En fait, la tournée de Pence intervient, comme l’explique le politologue, dans un contexte de confusion dans les milieux arabes et palestiniens. « Plusieurs événements se succèdent. Avant la fin de ce mois, la Ligue arabe devrait trancher sa décision, soit d’organiser un petit sommet d’urgence, soit d’attendre le sommet périodique, qui devrait avoir lieu à Riyad en mars prochain », dit Fahmi. Sur le plan palestinien, les réunions du Conseil central de l’OLP, devant servir à discuter des moyens de réagir aux mesures américaines, ont mal commencé dimanche dernier, avec le boycott du Hamas et du Djihad, sous prétexte que « les conditions dans lesquelles le Conseil central se réunit empêcheront que des décisions à la hauteur de nos aspirations ne soient prises » (voir page 3).

Les messages du Caire

La visite de Pence au Caire, où les deux institutions religieuses Al-Azhar et l’Eglise copte ont refusé de l’accueillir, intervient également, comme l’explique Fahmi, dans une atmosphère de « tension non déclarée » entre les deux pays. La venue de Pence s’inscrit dans un cadre plutôt « protocolaire et diplomatique ». Cette tension remonte essentiellement à août dernier, après la réduction — sans justification — d’une partie de l’aide financière et militaire américaine, « ce qui a nui au partenariat entre les deux pays », estime Fahmi. D’un autre côté, selon Abdel-Ati, cette visite indique l’importance du rôle égyptien pour les Etats-Unis « dans les questions régionales et relatives à la lutte contre le terrorisme », deux autres sujets au menu des discussions. Toutefois, selon le spécialiste, le déplacement de Pence pourrait aussi être motivé par l’inquiétude de Washington vis-à-vis du partenariat égypto-russe, suite à la signature de l’accord nucléaire pacifique de Dabaa, et par la diversification des sources d’armement de l’Egypte, provenant notamment de la France.

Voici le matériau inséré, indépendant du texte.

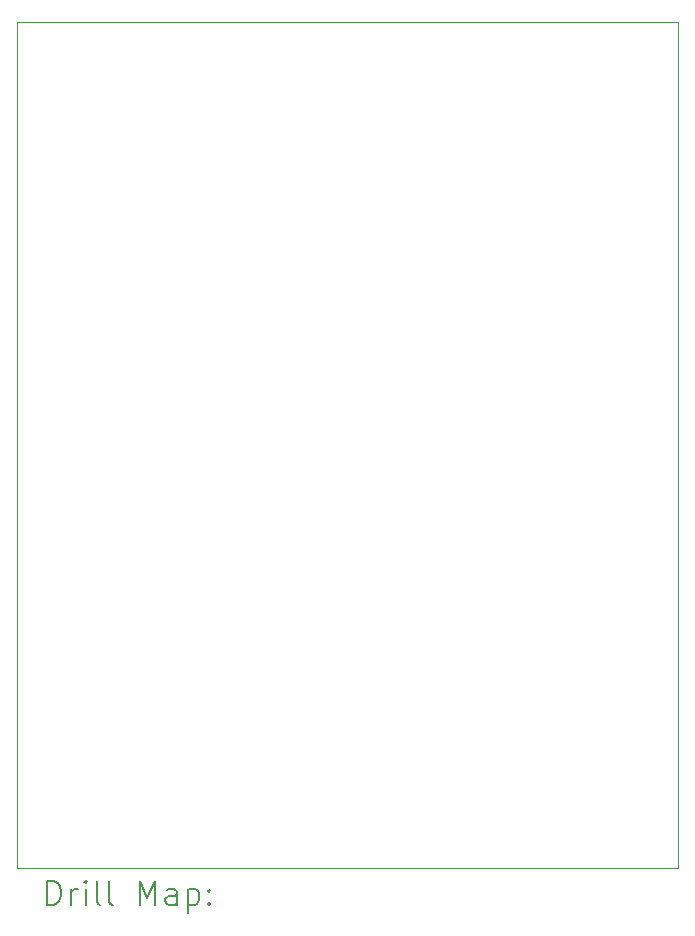
<source format=gbr>
%TF.GenerationSoftware,KiCad,Pcbnew,8.0.4*%
%TF.CreationDate,2024-09-21T16:00:35+01:00*%
%TF.ProjectId,AmigaDualFloppyInterface,416d6967-6144-4756-916c-466c6f707079,1.0*%
%TF.SameCoordinates,Original*%
%TF.FileFunction,Drillmap*%
%TF.FilePolarity,Positive*%
%FSLAX45Y45*%
G04 Gerber Fmt 4.5, Leading zero omitted, Abs format (unit mm)*
G04 Created by KiCad (PCBNEW 8.0.4) date 2024-09-21 16:00:35*
%MOMM*%
%LPD*%
G01*
G04 APERTURE LIST*
%ADD10C,0.050000*%
%ADD11C,0.200000*%
G04 APERTURE END LIST*
D10*
X11400000Y-13800000D02*
X5800000Y-13800000D01*
X5800000Y-6641141D01*
X11400000Y-6641141D01*
X11400000Y-13800000D01*
D11*
X6058277Y-14113984D02*
X6058277Y-13913984D01*
X6058277Y-13913984D02*
X6105896Y-13913984D01*
X6105896Y-13913984D02*
X6134467Y-13923508D01*
X6134467Y-13923508D02*
X6153515Y-13942555D01*
X6153515Y-13942555D02*
X6163039Y-13961603D01*
X6163039Y-13961603D02*
X6172562Y-13999698D01*
X6172562Y-13999698D02*
X6172562Y-14028269D01*
X6172562Y-14028269D02*
X6163039Y-14066365D01*
X6163039Y-14066365D02*
X6153515Y-14085412D01*
X6153515Y-14085412D02*
X6134467Y-14104460D01*
X6134467Y-14104460D02*
X6105896Y-14113984D01*
X6105896Y-14113984D02*
X6058277Y-14113984D01*
X6258277Y-14113984D02*
X6258277Y-13980650D01*
X6258277Y-14018746D02*
X6267801Y-13999698D01*
X6267801Y-13999698D02*
X6277324Y-13990174D01*
X6277324Y-13990174D02*
X6296372Y-13980650D01*
X6296372Y-13980650D02*
X6315420Y-13980650D01*
X6382086Y-14113984D02*
X6382086Y-13980650D01*
X6382086Y-13913984D02*
X6372562Y-13923508D01*
X6372562Y-13923508D02*
X6382086Y-13933031D01*
X6382086Y-13933031D02*
X6391610Y-13923508D01*
X6391610Y-13923508D02*
X6382086Y-13913984D01*
X6382086Y-13913984D02*
X6382086Y-13933031D01*
X6505896Y-14113984D02*
X6486848Y-14104460D01*
X6486848Y-14104460D02*
X6477324Y-14085412D01*
X6477324Y-14085412D02*
X6477324Y-13913984D01*
X6610658Y-14113984D02*
X6591610Y-14104460D01*
X6591610Y-14104460D02*
X6582086Y-14085412D01*
X6582086Y-14085412D02*
X6582086Y-13913984D01*
X6839229Y-14113984D02*
X6839229Y-13913984D01*
X6839229Y-13913984D02*
X6905896Y-14056841D01*
X6905896Y-14056841D02*
X6972562Y-13913984D01*
X6972562Y-13913984D02*
X6972562Y-14113984D01*
X7153515Y-14113984D02*
X7153515Y-14009222D01*
X7153515Y-14009222D02*
X7143991Y-13990174D01*
X7143991Y-13990174D02*
X7124943Y-13980650D01*
X7124943Y-13980650D02*
X7086848Y-13980650D01*
X7086848Y-13980650D02*
X7067801Y-13990174D01*
X7153515Y-14104460D02*
X7134467Y-14113984D01*
X7134467Y-14113984D02*
X7086848Y-14113984D01*
X7086848Y-14113984D02*
X7067801Y-14104460D01*
X7067801Y-14104460D02*
X7058277Y-14085412D01*
X7058277Y-14085412D02*
X7058277Y-14066365D01*
X7058277Y-14066365D02*
X7067801Y-14047317D01*
X7067801Y-14047317D02*
X7086848Y-14037793D01*
X7086848Y-14037793D02*
X7134467Y-14037793D01*
X7134467Y-14037793D02*
X7153515Y-14028269D01*
X7248753Y-13980650D02*
X7248753Y-14180650D01*
X7248753Y-13990174D02*
X7267801Y-13980650D01*
X7267801Y-13980650D02*
X7305896Y-13980650D01*
X7305896Y-13980650D02*
X7324943Y-13990174D01*
X7324943Y-13990174D02*
X7334467Y-13999698D01*
X7334467Y-13999698D02*
X7343991Y-14018746D01*
X7343991Y-14018746D02*
X7343991Y-14075888D01*
X7343991Y-14075888D02*
X7334467Y-14094936D01*
X7334467Y-14094936D02*
X7324943Y-14104460D01*
X7324943Y-14104460D02*
X7305896Y-14113984D01*
X7305896Y-14113984D02*
X7267801Y-14113984D01*
X7267801Y-14113984D02*
X7248753Y-14104460D01*
X7429705Y-14094936D02*
X7439229Y-14104460D01*
X7439229Y-14104460D02*
X7429705Y-14113984D01*
X7429705Y-14113984D02*
X7420182Y-14104460D01*
X7420182Y-14104460D02*
X7429705Y-14094936D01*
X7429705Y-14094936D02*
X7429705Y-14113984D01*
X7429705Y-13990174D02*
X7439229Y-13999698D01*
X7439229Y-13999698D02*
X7429705Y-14009222D01*
X7429705Y-14009222D02*
X7420182Y-13999698D01*
X7420182Y-13999698D02*
X7429705Y-13990174D01*
X7429705Y-13990174D02*
X7429705Y-14009222D01*
M02*

</source>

Est-ce que Pence va présenter une nouvelle vision pour développer les relations bilatérales? Fahmi ne le pense pas, puisque le vice-président américain « possède des pouvoirs limités au sein de l’Administration américaine ». Concernant la cause palestinienne, les efforts diplomatiques de l’Egypte pour s’opposer à la décision de Trump ont pris plusieurs formes. « Recevoir Pence fait partie de la stratégie égyptienne, basée sur l’engagement actif dans le règlement des crises régionales, et indique sa volonté de conserver ses zones d’influence, afin d’avoir la possibilité d’influencer ou de modifier la vision américaine », dit Abdel-Ati. Et de conclure: « Le Caire a des messages clairs que le vice-président devra transmettre à Washington et dont le plus important est le refus catégorique de négocier tout plan de paix avec un Etat palestinien sans Jérusalem ».